I was in an elementary and middle school and worked with four classrooms in each school. Every week during the residency I taught a half-hour Yoga Calm lesson in each of the eight classrooms. I started each lesson with the breathing ball, a plastic sphere that expands and collapses to illustrate the inhale/pause/exhale cycle of a breath. Then we moved through a sequence of poses, participated in group activities and ended with a guided relaxation.
Although many of the students were reluctant to participate at first (especially in the middle school setting), the students began to look forward to our time together as the residency continued. Some of the most challenging children — those who were struggling in their classroom environment due to sensory issues or behavior issues related to attention deficit disorder — really enjoyed the lessons and significantly improved their ability to participate with their peers as we continued to work together
My favorite part of the residency was my interactions with two boys. One boy, a third grader, told me he hated yoga when I came in on the first day. I told him that was fine and asked him to give it a try and see what happened. During that first lesson I asked him to be a leader for one of our activities, and later that day he wrote in his journal that he loved yoga.

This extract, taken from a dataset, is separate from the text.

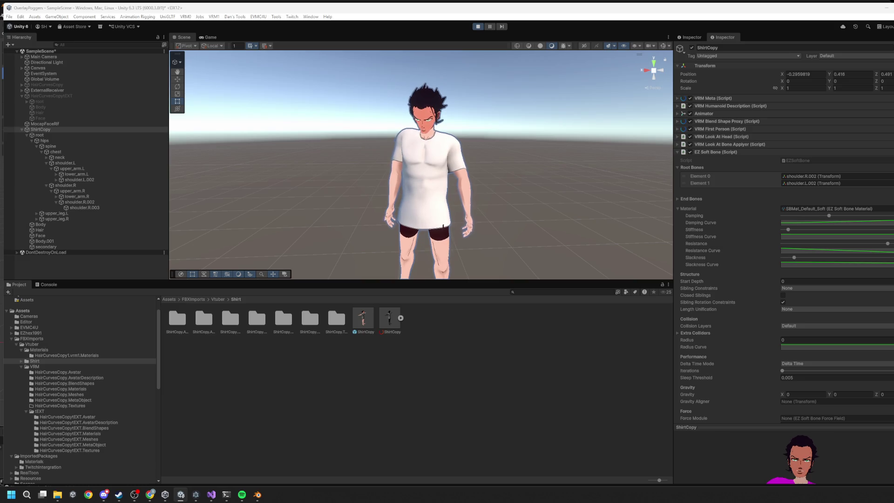
{"action": "key", "text": "Return"}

Another third-grade boy started out the residency having to lie under his desk because he was overwhelmed by the change in his routine. But by the end of the six weeks, he was staying at his desk and fully participating with his peers. Being a very literal-minded child, he needed me to stand by him during our guided relaxation and gently clarify that he could picture whatever he wanted in his mind during “final story,” there were no right or wrong answers.

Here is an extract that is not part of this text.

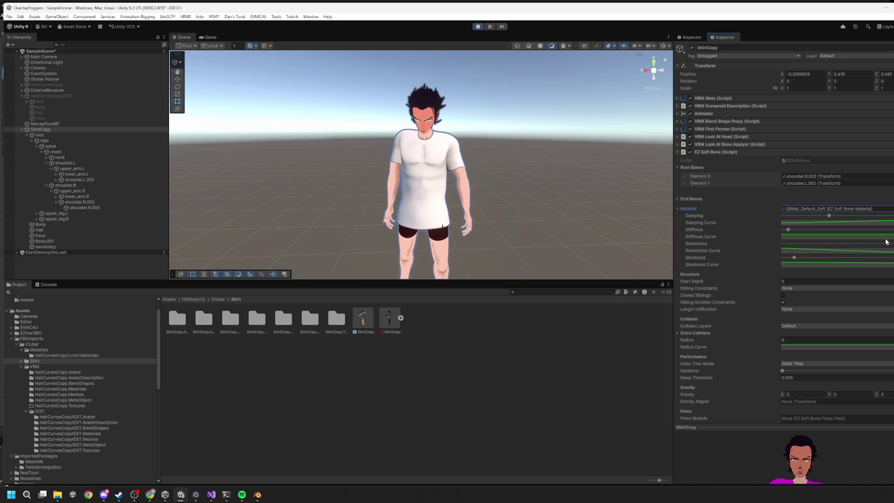
{"action": "left_click_drag", "start_coordinate": [789, 230], "coordinate": [887, 234]}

An important element of the Yoga Calm curriculum is having the students lead the activities and receive compliments from their peers for being good leaders. At the end of my final lesson in each classroom, the children formed a circle around their teacher and gave her compliments for all she does for them each and every day. Their compliments were thoughtful and genuine and really illustrated the sense of community that they have as a classroom.
In the coming months, we will be launching another residency in Rosemount-Apple Valley-Eagan Public Schools, as well as one in St. Paul Public Schools. I am so excited to work with a new group of teachers and students and introduce them to the benefits of Yoga Calm.